L’imagerie médicale au service d’une madone médiévale de Bohême du nord
Récente – et rare – acquisition de la Galerie nationale, la madone de Havraň, datant de la seconde moitié du XIVe siècle, fait actuellement l’objet d’un scan aux rayons X par des experts de l’Université d’agriculture. Dans le cadre de sa restauration, cette intervention non-invasive doit permettre d’en savoir davantage sur ses origines.
Les technologies d’imagerie médicale sont de plus en plus utilisées dans le domaine de la restauration d’art ou l’archéologie : elles permettent en effet un accès non destructif à la structure interne d’artefacts souvent fragiles.
La tomodensitométrie est le nom scientifique d’un scan aux rayons X, et c’est cette technique, assistée par ordinateur, à laquelle ont recours Jiří Turek, radiologue de l’Université d’agriculture tchèque, et Markéta Pavlíková, restauratrice, pour examiner la précieuse statue médiévale en bois, connue sous le nom de Madone de Havraň :
« On peut voir ici sur la main de la Madone une partie ajoutée faite d’un matériau qui n’est pas du bois. Il s’agit d’un mélange de sciure de bois et de colle.
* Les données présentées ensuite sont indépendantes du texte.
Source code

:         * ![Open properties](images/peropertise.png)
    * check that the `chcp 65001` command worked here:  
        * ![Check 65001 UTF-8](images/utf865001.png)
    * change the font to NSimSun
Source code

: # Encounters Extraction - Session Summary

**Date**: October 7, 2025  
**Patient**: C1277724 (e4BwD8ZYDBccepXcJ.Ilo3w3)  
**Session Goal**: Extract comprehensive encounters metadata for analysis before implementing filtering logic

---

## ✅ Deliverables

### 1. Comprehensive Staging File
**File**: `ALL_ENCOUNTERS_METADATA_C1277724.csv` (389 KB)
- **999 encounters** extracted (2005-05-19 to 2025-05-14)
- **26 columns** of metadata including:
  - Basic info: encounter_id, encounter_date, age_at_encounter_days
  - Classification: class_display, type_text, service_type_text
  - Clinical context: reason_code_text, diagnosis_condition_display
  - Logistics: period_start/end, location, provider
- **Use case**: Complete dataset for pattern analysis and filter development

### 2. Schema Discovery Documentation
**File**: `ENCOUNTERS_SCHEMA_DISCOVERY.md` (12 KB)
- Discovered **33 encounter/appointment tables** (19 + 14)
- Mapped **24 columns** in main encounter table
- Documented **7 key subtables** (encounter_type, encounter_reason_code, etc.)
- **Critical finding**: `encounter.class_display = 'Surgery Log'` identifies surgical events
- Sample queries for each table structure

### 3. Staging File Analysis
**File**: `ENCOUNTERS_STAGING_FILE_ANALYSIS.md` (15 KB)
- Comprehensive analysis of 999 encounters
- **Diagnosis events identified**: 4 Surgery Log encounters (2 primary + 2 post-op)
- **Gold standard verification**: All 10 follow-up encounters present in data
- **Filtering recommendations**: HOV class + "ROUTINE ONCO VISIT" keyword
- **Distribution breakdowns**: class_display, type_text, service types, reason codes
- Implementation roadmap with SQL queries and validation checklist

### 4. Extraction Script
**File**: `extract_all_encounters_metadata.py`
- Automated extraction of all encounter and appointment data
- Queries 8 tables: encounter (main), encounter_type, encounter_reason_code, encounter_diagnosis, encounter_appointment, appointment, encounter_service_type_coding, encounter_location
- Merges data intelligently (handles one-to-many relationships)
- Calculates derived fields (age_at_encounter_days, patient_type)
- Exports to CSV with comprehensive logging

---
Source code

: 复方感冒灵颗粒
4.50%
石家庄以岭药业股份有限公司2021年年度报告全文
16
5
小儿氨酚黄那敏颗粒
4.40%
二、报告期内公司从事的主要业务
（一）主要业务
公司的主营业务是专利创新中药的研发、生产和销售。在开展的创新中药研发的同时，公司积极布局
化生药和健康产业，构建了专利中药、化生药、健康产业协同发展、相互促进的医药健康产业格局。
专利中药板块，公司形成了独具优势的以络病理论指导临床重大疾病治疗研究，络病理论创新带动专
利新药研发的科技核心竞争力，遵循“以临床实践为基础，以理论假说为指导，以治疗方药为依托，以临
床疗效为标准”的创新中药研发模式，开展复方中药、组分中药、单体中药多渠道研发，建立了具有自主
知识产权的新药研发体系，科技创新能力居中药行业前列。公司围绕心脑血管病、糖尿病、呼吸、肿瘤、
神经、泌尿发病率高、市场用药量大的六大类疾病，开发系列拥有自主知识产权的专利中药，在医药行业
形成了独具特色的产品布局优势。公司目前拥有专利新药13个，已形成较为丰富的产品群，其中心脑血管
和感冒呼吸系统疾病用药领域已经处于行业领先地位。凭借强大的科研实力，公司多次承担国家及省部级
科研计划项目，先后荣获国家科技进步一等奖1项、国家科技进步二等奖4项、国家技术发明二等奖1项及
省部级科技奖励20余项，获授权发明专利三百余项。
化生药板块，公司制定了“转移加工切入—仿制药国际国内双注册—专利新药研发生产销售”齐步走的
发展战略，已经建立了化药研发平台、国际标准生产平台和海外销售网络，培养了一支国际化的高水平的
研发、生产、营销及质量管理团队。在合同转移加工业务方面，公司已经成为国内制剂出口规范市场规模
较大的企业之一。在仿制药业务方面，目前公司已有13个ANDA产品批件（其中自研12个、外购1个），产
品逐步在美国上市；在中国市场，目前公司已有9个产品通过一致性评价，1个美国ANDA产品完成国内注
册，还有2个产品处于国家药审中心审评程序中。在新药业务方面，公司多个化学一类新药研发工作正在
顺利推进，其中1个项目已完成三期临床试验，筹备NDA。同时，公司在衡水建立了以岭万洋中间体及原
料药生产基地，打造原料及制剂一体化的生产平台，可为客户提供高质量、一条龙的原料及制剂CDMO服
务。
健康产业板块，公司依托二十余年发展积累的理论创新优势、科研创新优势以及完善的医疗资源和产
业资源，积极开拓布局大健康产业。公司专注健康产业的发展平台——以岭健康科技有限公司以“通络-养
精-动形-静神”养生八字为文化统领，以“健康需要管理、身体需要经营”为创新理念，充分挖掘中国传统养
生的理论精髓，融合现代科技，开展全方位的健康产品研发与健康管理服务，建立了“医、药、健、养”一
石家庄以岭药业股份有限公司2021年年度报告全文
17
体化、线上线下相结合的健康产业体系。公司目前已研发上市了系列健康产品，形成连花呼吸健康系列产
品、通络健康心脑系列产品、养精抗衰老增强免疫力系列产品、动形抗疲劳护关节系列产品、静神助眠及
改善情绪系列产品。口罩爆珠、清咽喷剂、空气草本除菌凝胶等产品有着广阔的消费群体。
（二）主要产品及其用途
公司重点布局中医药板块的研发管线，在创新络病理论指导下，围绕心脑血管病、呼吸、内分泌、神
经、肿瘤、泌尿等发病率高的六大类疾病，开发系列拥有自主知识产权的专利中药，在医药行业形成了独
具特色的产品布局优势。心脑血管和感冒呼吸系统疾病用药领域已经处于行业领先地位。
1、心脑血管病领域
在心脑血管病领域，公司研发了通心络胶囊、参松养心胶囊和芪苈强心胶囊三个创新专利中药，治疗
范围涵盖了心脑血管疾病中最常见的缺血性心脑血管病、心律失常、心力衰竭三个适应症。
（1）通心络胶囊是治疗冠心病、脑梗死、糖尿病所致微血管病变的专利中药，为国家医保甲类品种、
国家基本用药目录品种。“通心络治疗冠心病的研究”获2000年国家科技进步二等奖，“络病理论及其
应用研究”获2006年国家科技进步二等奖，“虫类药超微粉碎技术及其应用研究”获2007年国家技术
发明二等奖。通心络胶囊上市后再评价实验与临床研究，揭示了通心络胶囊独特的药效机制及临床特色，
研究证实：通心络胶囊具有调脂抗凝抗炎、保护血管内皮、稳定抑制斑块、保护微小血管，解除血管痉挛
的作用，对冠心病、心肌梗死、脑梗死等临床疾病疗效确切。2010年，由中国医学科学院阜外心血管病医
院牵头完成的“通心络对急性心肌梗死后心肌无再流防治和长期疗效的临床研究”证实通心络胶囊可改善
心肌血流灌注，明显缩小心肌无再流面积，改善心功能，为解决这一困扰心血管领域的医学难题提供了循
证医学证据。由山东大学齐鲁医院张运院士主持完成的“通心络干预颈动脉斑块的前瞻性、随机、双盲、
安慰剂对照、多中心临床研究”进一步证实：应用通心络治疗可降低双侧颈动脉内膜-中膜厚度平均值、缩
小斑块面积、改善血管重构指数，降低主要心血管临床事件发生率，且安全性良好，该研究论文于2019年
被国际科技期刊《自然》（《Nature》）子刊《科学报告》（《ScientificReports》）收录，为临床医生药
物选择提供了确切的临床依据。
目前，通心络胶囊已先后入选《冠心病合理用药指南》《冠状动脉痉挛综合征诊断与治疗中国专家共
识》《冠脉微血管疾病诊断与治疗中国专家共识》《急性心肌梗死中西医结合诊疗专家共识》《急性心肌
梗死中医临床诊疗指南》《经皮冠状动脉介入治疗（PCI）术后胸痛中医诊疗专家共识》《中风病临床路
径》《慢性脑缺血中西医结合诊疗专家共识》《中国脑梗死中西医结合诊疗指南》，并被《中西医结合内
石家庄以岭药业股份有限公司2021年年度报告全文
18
Ce qui est intéressant pour moi, c’est la façon dont cet élément est attaché à la statue. »
Pour Jiří Turek, l’avantage de cette technologie appliquée à des objets inanimés est qu’il est possible d’utiliser des doses plus importantes de radiation que pour des êtres vivants. L’exploitation des données peut permettre de déterminer si le bois subi des dommages internes importants, mais aussi si la statue a déjà fait l’objet de tentatives de réparation ou de restauration dans un passé plus lointain, comme le précise Olga Kotková, responsable de la collection des Maîtres anciens à la Galerie nationale :
« Notre collègue chimiste a découvert de l’émail dans l’une des couches de peinture, soit une matière régulièrement utilisée seulement à partir des années 1540. J’étais un peu inquiète, mais j’ai regardé les photos et j’ai vu que cet émail ne se trouvait que dans la troisième couche, ce qui signifie qu’il n’était pas là à l’origine. »
Lors de sa présentation au public en novembre dernier, la Madone de Havraň avait eu droit aux égards réservés aux stars, avec une foule de journalistes et de photographes venus découvrir la nouvelle acquisition de la Galerie nationale, pour une somme de 4,5 millions de couronnes.
Cette Vierge à l’enfant a été représentée par l’artiste comme planant au-dessus d’un trône composé de plusieurs anges qui la soutiennent, certains d’entre eux étant pourvus d’un instrument de musique. Œuvre datée des années 1360-1370, celle-ci est rarissime – tant en raison des circonstances de son acquisition que par ses origines la plaçant, historiquement, à l’époque du règne du roi et empereur Charles IV, comme le détaillait alors Olga Kotková :
« Nous pensons que cette œuvre est née dans l’atelier du maître de la Madone de Bečov, voire même qu’il ait pu en être le créateur en personne. Elle est donc issue d’un atelier exceptionnel qui était basé à Prague mais qui pouvait prendre des commandes, par exemple pour des églises de Bohême du Nord. Il se peut que l’atelier ait également été actif dans la région. »
Quant au lieu de dépôt récent et aux précédents propriétaires de cette œuvre d’art ancienne, force est de constater que ces origines-là sont pour le moins floues. La Galerie nationale indique que le dernier lieu officiel connu de cette madone était l’église Saint-Laurent à Havraň près de la ville de Most. Après la fin du XIXe siècle, sa trace se perd, sans que l’on sache ce qu’elle est devenue avant qu’elle ne réapparaisse aujourd’hui, vendue par un propriétaire souhaitant rester anonyme.
Cette région de Bohême du Nord est aussi celle des anciens Allemands des Sudètes, en grande partie expropriés et expulsés après la fin de la Deuxième Guerre mondiale. Cette question des origines de la statue dans le patrimoine des vendeurs actuels n’a été que partiellement éclairée par la Galerie nationale qui préfère s’en tenir à la rareté de l’acquisition. Ces quelques informations parcellaires soulèvent davantage de questions qu’elles ne donnent de réponses, comme le notait d’ailleurs en novembre une journaliste du site Novinky.cz.
Quoiqu’il en soit, la madone est actuellement embarquée dans un long processus de restauration dont le passage aux rayons X n’est qu’une étape : il faudra donc s’armer de patience avant de pouvoir aller admirer le travail de sculpture minutieux qui a donné naissance à cette Vierge à l’enfant entourée d’anges et qui sera présentée, à terme, dans le cadre de l’exposition permanente d’art médiéval du lieu tout aussi remarquable qu’est le couvent Sainte-Agnès.